> [Assigned task]: Would you return each record that follows word for word, without its pictures?

> [Before and after images]:
^^^^

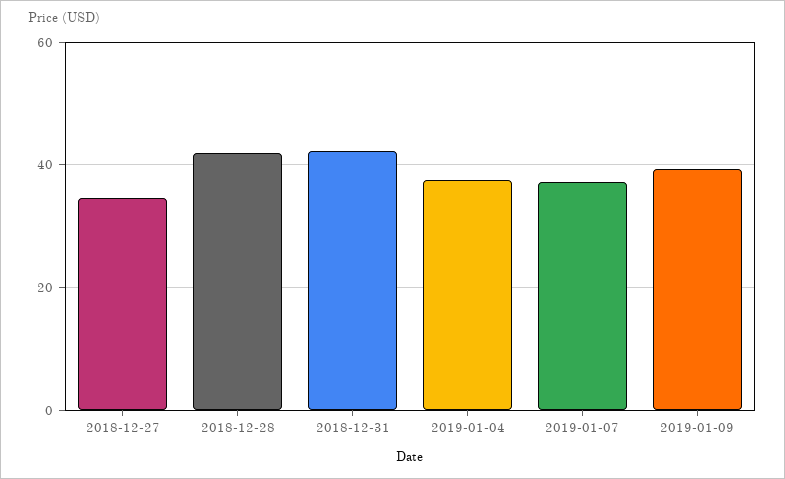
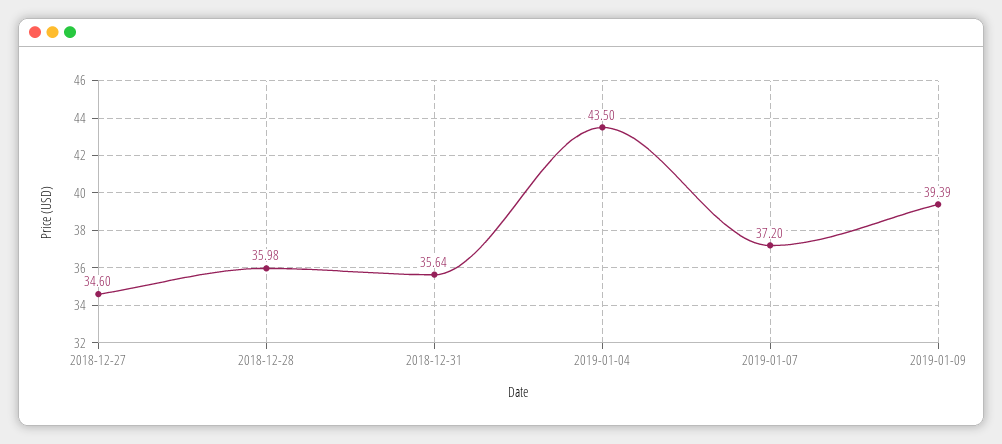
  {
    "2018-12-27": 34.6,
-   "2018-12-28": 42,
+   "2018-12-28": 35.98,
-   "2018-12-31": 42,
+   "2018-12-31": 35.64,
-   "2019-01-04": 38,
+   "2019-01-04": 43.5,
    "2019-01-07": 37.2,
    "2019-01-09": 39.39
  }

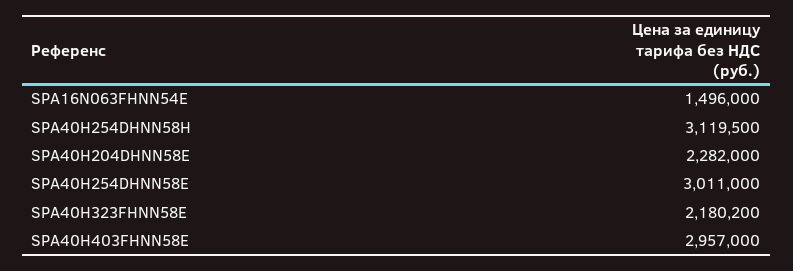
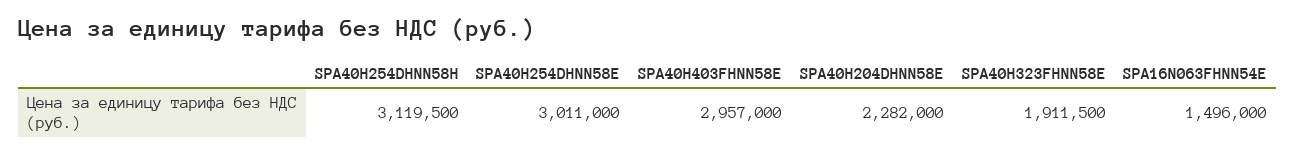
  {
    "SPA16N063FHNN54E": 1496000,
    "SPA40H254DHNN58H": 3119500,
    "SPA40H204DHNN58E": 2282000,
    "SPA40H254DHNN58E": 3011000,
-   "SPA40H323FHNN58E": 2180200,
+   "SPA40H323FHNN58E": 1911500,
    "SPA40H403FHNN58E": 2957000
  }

^^^^

> [Result of this exercise]:
  {
    "2018-12-27": 34.6,
-   "2018-12-28": 42,
+   "2018-12-28": 35.98,
-   "2018-12-31": 42,
+   "2018-12-31": 35.64,
-   "2019-01-04": 38,
+   "2019-01-04": 43.5,
    "2019-01-07": 37.2,
    "2019-01-09": 39.39
  }

  {
    "SPA16N063FHNN54E": 1496000,
    "SPA40H254DHNN58H": 3119500,
    "SPA40H204DHNN58E": 2282000,
    "SPA40H254DHNN58E": 3011000,
-   "SPA40H323FHNN58E": 2180200,
+   "SPA40H323FHNN58E": 1911500,
    "SPA40H403FHNN58E": 2957000
  }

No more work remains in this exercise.